Insulin is produced to process the glucose in your bloodstream by taking it around the body. Since the glucose is being used as a primary energy, your fats are not needed and are therefore stored.
By lowering carb intake, the body is induced into a state known as ketosis, a natural process that helps us survive when food intake is low.
This makes us produce ketones, which are produced from the breakdown of fats in the liver.
The goal of the keto diet is to force your body into this metabolic state – essentially it’s a type of starvation but not of calories but carbohydrates.
However, experts say low-carb diets bring heart and cancer risks from eating too much fat and protein.
Researchers from Bethel University in Minnesota studied 30 women and men between the ages of 18 and 65. All had previously been diagnosed with metabolic syndrome, pre-diabetes, or type 2 diabetes.
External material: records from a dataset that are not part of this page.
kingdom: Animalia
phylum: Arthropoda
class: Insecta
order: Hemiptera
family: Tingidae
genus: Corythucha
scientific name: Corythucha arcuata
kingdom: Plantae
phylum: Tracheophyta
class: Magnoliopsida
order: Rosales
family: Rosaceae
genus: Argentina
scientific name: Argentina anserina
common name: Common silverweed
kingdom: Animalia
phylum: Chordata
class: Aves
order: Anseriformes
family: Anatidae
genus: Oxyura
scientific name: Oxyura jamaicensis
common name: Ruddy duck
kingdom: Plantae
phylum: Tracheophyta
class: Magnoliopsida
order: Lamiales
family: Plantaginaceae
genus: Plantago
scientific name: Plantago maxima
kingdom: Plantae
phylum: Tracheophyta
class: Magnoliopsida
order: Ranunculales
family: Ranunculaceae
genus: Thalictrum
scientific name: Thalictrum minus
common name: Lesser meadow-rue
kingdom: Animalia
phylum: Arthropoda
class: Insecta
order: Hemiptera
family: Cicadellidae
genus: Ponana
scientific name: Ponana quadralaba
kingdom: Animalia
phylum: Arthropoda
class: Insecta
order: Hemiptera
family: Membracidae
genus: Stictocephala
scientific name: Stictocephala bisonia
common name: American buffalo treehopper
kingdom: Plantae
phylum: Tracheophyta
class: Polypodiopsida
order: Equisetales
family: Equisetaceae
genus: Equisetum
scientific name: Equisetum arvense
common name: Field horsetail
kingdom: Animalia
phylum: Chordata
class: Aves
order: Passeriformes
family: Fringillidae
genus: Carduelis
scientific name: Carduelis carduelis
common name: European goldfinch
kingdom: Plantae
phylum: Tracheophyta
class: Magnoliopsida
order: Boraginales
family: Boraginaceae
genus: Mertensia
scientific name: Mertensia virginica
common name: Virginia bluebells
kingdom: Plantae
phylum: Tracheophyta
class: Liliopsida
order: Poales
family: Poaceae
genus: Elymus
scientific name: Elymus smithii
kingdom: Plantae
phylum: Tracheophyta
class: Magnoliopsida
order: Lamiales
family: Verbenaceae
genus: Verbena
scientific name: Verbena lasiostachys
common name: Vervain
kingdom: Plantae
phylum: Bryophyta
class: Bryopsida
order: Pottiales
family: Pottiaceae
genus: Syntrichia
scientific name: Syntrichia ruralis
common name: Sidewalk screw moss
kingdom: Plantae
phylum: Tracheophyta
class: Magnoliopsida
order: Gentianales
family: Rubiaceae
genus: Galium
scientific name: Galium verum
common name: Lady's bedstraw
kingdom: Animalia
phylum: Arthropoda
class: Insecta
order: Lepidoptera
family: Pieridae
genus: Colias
Metabolic syndrome is the medical term for a cluster of conditions – increased blood pressure, high blood sugar, excess body fat around the waist, and abnormal cholesterol levels – that occur together, increasing your risk the heart disease, stroke and diabetes.
Their BMI was greater than or equal to 25 (or waist circumference above 37 for men and 31.5 for women) and body fat percentage above 30 percent.
They were randomly placed into three groups, in the order they signed up for the study.
For ten weeks the first group consumed a diet of less than 30 grams of carbohydrates per day and did not exercise.
The second ate their normal diet and also did not exercise.
The third ate their normal diet but exercised for three to five days per week for 30 minutes a session.
After ten weeks, the results showed that while ample evidence indicates that exercise is beneficial, the health benefits produced were not as strong as following a ketogenic diet.
The authors wrote: ‘All variables for the ketogenic group out-performed those of the exercise and non-exercise groups, with five of the seven demonstrating statistical significance.’
The findings were published in the journal Diabetes and Metabolic Syndrome.